Samsung Electronics is exploring the possibility of listing American Depositary Receipts (ADRs) in the United States, Bloomberg reported on Tuesday.
According to the report, the South Korean technology giant has begun preliminary discussions with investment banks about a potential ADR offering, although the talks remain at an early stage and may not ultimately lead to a listing.
Samsung has examined the possibility of an ADR offering in the past but chose not to proceed.
However, the record-breaking US listing of rival SK Hynix appears to have prompted the company to reconsider its options.
Discussions with banks remain preliminary, and the company has not yet decided whether it will proceed with the listing.
However, if it materialises, the move could significantly broaden its investor base as competition intensifies in the artificial intelligence semiconductor market.
The renewed interest comes just days after SK Hynix completed the largest-ever US listing by a foreign company.
The Nvidia memory chip supplier raised about $26.5 billion after pricing its American Depositary Receipts at $149 apiece, with demand reportedly exceeding the available shares several times over.
The successful debut has strengthened confidence that US investors remain willing to back companies positioned at the centre of the AI infrastructure boom.
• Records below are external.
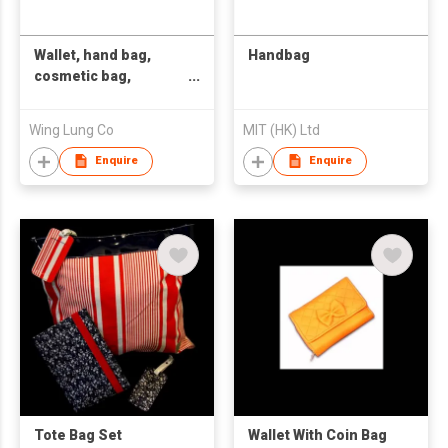
Wallet, hand bag,
Handbag
cosmetic bag,
fashion bag
Wing Lung Co
MIT (HK) Ltd
Enquire
Enquire
Tote Bag Set
Wallet With Coin Bag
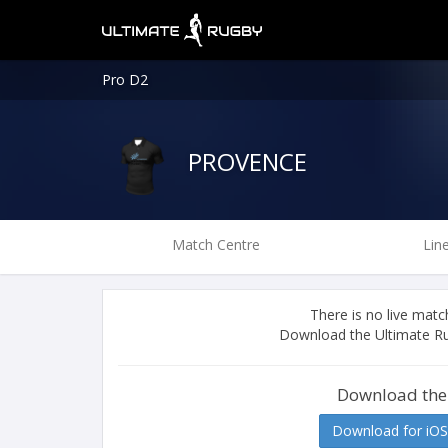
Pro D2
PROVENCE
Match Centre
Lin
There is no live ma
Download the Ultimate Ru
Download the
Download for iOS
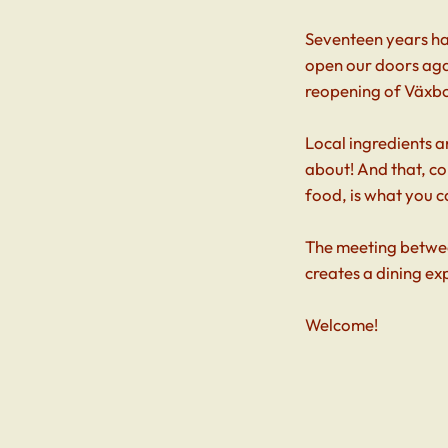
Seventeen years hav
open our doors agai
reopening of Växb
Local ingredients a
about! And that, c
food, is what you c
The meeting betwee
creates a dining ex
Welcome!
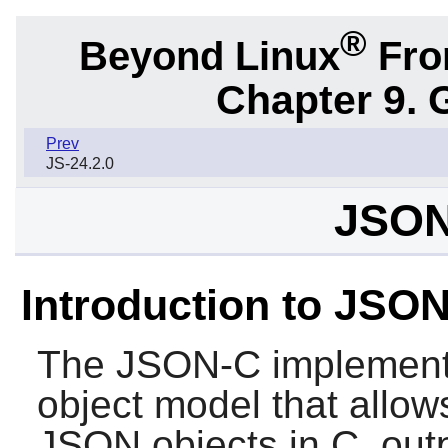
®
Beyond Linux
From
Chapter 9. 
Prev
JS-24.2.0
JSON
Introduction to JSO
The
JSON-C
implement
object model that allow
JSON objects in C, out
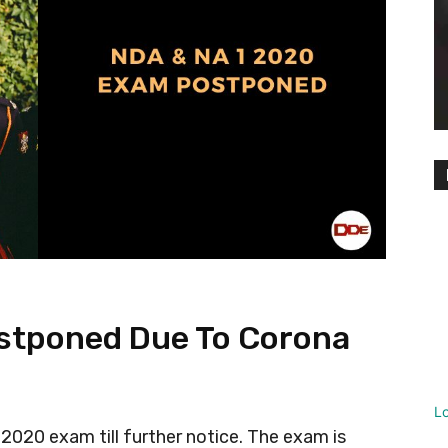
stponed Due To Corona
L
020 exam till further notice. The exam is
Nasdaq President Nelson Griggs recently said SK Hynix's listing has already encouraged other international companies to evaluate US listings.
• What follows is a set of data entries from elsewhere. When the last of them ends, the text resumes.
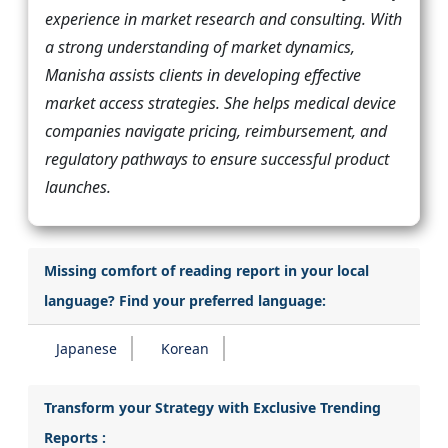
experience in market research and consulting. With
a strong understanding of market dynamics,
Manisha assists clients in developing effective
market access strategies. She helps medical device
companies navigate pricing, reimbursement, and
regulatory pathways to ensure successful product
launches.
Missing comfort of reading report in your local
language? Find your preferred language:
Japanese
Korean
Transform your Strategy with Exclusive Trending
Reports :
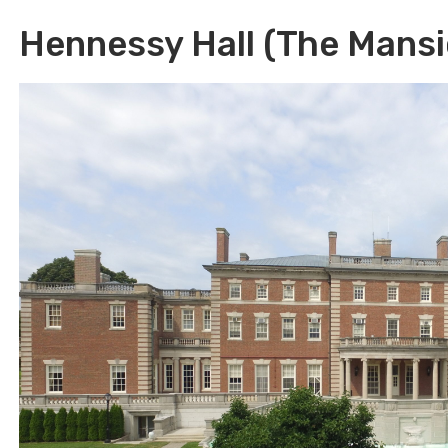
Hennessy Hall (The Mansi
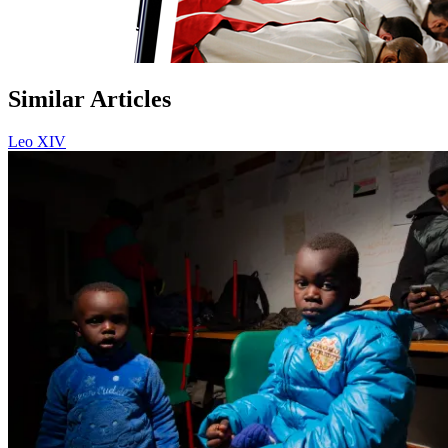
Similar Articles
Leo XIV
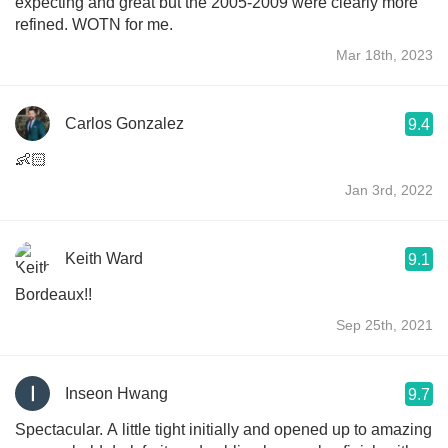
expecting and great but the 2005-2009 were clearly more
refined. WOTN for me.
Mar 18th, 2023
Carlos Gonzalez
9.4
👶🏻
Jan 3rd, 2022
Keith Ward
9.1
Bordeaux!!
Sep 25th, 2021
Inseon Hwang
9.7
Spectacular. A little tight initially and opened up to amazing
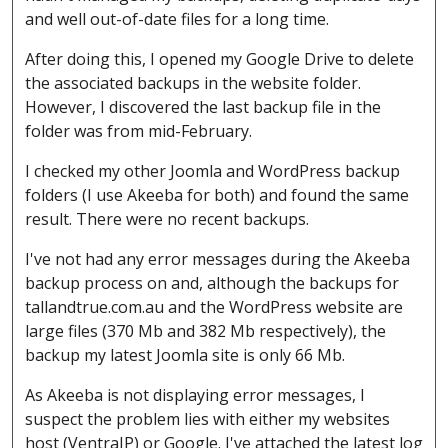
and well out-of-date files for a long time.
After doing this, I opened my Google Drive to delete
the associated backups in the website folder.
However, I discovered the last backup file in the
folder was from mid-February.
I checked my other Joomla and WordPress backup
folders (I use Akeeba for both) and found the same
result. There were no recent backups.
I've not had any error messages during the Akeeba
backup process on and, although the backups for
tallandtrue.com.au and the WordPress website are
large files (370 Mb and 382 Mb respectively), the
backup my latest Joomla site is only 66 Mb.
As Akeeba is not displaying error messages, I
suspect the problem lies with either my websites
host (VentraIP) or Google. I've attached the latest log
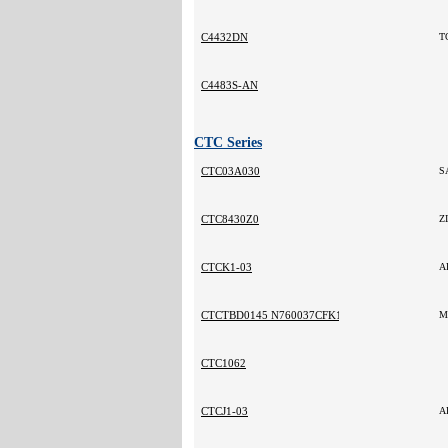
C4432DN
T
C4483S-AN
CTC Series
CTC03A030
S
CTC8430Z0
Z
CTCK1-03
A
CTCTBD0145 N760037CFK171
M
CTC1062
CTCJ1-03
A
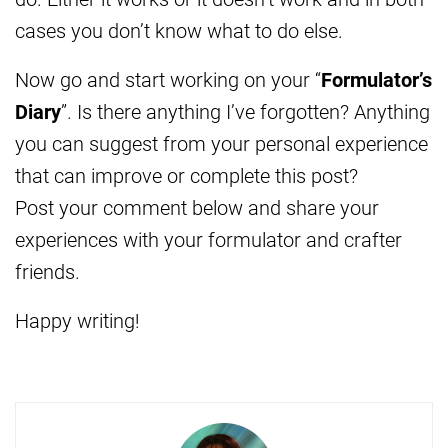
cases you don’t know what to do else.
Now go and start working on your “
Formulator’s
Diary
”. Is there anything I’ve forgotten? Anything
you can suggest from your personal experience
that can improve or complete this post?
Post your comment below and share your
experiences with your formulator and crafter
friends.
Happy writing!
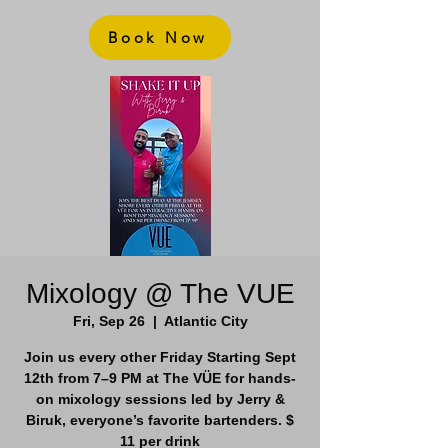
Book Now
Mixology @ The VUE
Fri, Sep 26
  |  
Atlantic City
Join us every other Friday Starting Sept
12th from 7–9 PM at The VÜE for hands-
on mixology sessions led by Jerry &
Biruk, everyone’s favorite bartenders. $
11 per drink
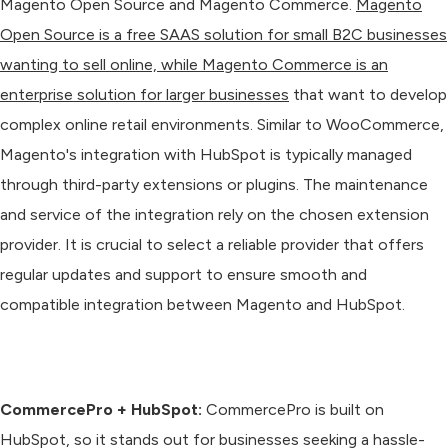
Magento Open Source and Magento Commerce.
Magento
Open Source is a free SAAS solution for small B2C businesses
wanting to sell online, while Magento Commerce is an
enterprise solution for larger businesses
that want to develop
complex online retail environments. Similar to WooCommerce,
Magento's integration with HubSpot is typically managed
through third-party extensions or plugins. The maintenance
and service of the integration rely on the chosen extension
provider. It is crucial to select a reliable provider that offers
regular updates and support to ensure smooth and
compatible integration between Magento and HubSpot.
CommercePro + HubSpot:
CommercePro is built on
HubSpot, so it stands out for businesses seeking a hassle-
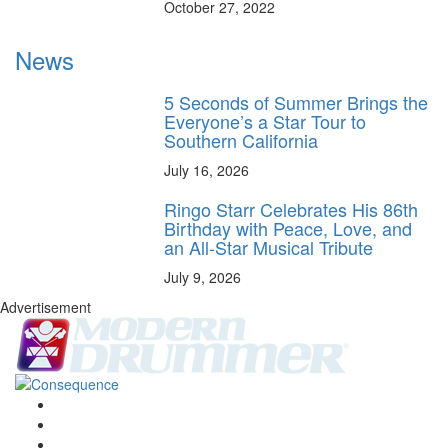
October 27, 2022
News
5 Seconds of Summer Brings the
Everyone’s a Star Tour to
Southern California
July 16, 2026
Ringo Starr Celebrates His 86th
Birthday with Peace, Love, and
an All-Star Musical Tribute
July 9, 2026
Advertisement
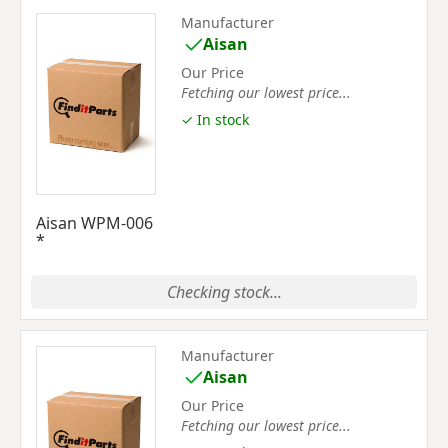
Manufacturer
Aisan
Our Price
Fetching our lowest price...
✓ In stock
Aisan WPM-006
*
Checking stock...
Manufacturer
Aisan
Our Price
Fetching our lowest price...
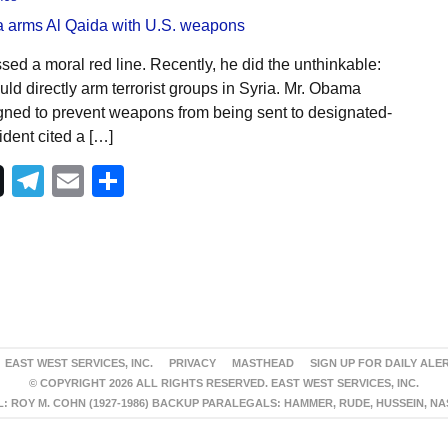
ed a moral red line. Recently, he did the unthinkable:
d directly arm terrorist groups in Syria. Mr. Obama
igned to prevent weapons from being sent to designated-
sident cited a […]
Telegram
Email
Share
EAST WEST SERVICES, INC.
PRIVACY
MASTHEAD
SIGN UP FOR DAILY ALE
© COPYRIGHT 2026 ALL RIGHTS RESERVED. EAST WEST SERVICES, INC.
 ROY M. COHN (1927-1986) BACKUP PARALEGALS: HAMMER, RUDE, HUSSEIN, N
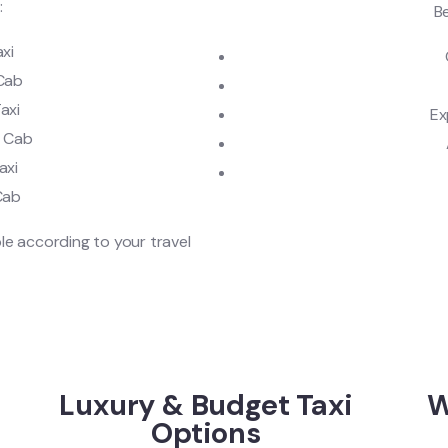
:
Be
axi
 Cab
axi
Ex
u Cab
axi
Cab
le according to your travel
Luxury & Budget Taxi
W
Options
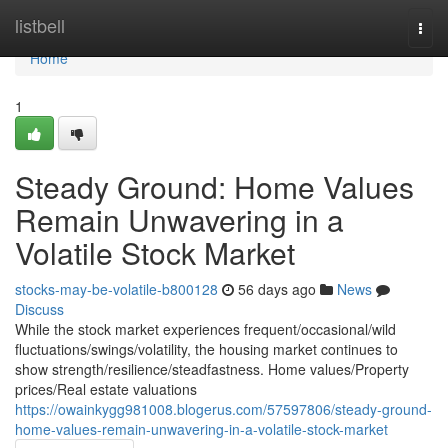
Home
listbell
Togg
navi
Home
1
Steady Ground: Home Values
Remain Unwavering in a
Volatile Stock Market
stocks-may-be-volatile-b800128
56 days ago
News
Discuss
While the stock market experiences frequent/occasional/wild
fluctuations/swings/volatility, the housing market continues to
show strength/resilience/steadfastness. Home values/Property
prices/Real estate valuations
https://owainkygg981008.blogerus.com/57597806/steady-ground-
home-values-remain-unwavering-in-a-volatile-stock-market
Data from LSEG also showed Asian technology equity fundraising through July 10 had tripled from a year earlier to a record $84 billion.
That backdrop has added momentum to discussions around Samsung's own potential listing.
Analysts argue that an ADR listing would do more than simply raise capital.
It could improve Samsung's visibility among US institutional investors, broaden its shareholder base, and potentially pave the way for inclusion in additional global exchange-traded funds and benchmark indices.
Last month, The Korea Times cited several analysts who suggested Samsung could become the next major Asian semiconductor company to pursue an ADR listing as the industry enters an increasingly capital-intensive AI investment cycle.
"Given the company's current undervaluation and favorable market conditions, the ADR scenario cannot be ruled out," said Kim Dong-won, head of research at KB Securities.
"It is viewed as a strong capital policy option to improve access for global investors, and related discussions are expected to gain momentum."
The experience of Taiwan Semiconductor Manufacturing Co. is often cited as a successful example.
According to Mirae Asset Securities analyst Yoon Jae-hong, roughly 9,994 global funds hold TSMC through its ordinary shares.
In addition, around 4,500 global funds and ETFs own only its ADRs, demonstrating how a US listing can significantly expand an international investor base.
Samsung has its own strong AI growth story.
Earlier this month, the company projected a 19-fold increase in second-quarter operating profit to 89.4 trillion won ($58.44 billion), exceeding market expectations and marking what would be its third consecutive record quarterly profit.
Despite the earnings beat, Samsung's shares fell as much as 10% as investors questioned whether the current pace of AI-related spending could be sustained.
Many analysts, however, remain optimistic about the broader investment cycle.
"The current technology fundraising cycle still has considerable runway. We believe the structural drivers behind AI investment will continue to support healthy capital markets activity over the next two to three years," said James Wang, head of Asia ex-Japan equity capital markets at Goldman Sachs.
Some market observers believe Samsung's strong balance sheet has allowed it to delay tapping overseas capital markets, but that advantage may not last indefinitely.
Park Sang-hyun, an analyst at Clepsydra Capital, said Samsung's financial position gives it greater flexibility than SK Hynix, but warned that relying solely on existing cash resources could eventually become a disadvantage as AI-related investments accelerate.
Its current capital expenditure plans, he argued, may not be sufficient for the scale of spending required during the AI cycle.
"Samsung cannot keep ignoring US capital markets and still stay competitive. We are clearly seeing a similar shift in tone inside Samsung as what already played out at SK," Park wrote in a note on Smartkarma.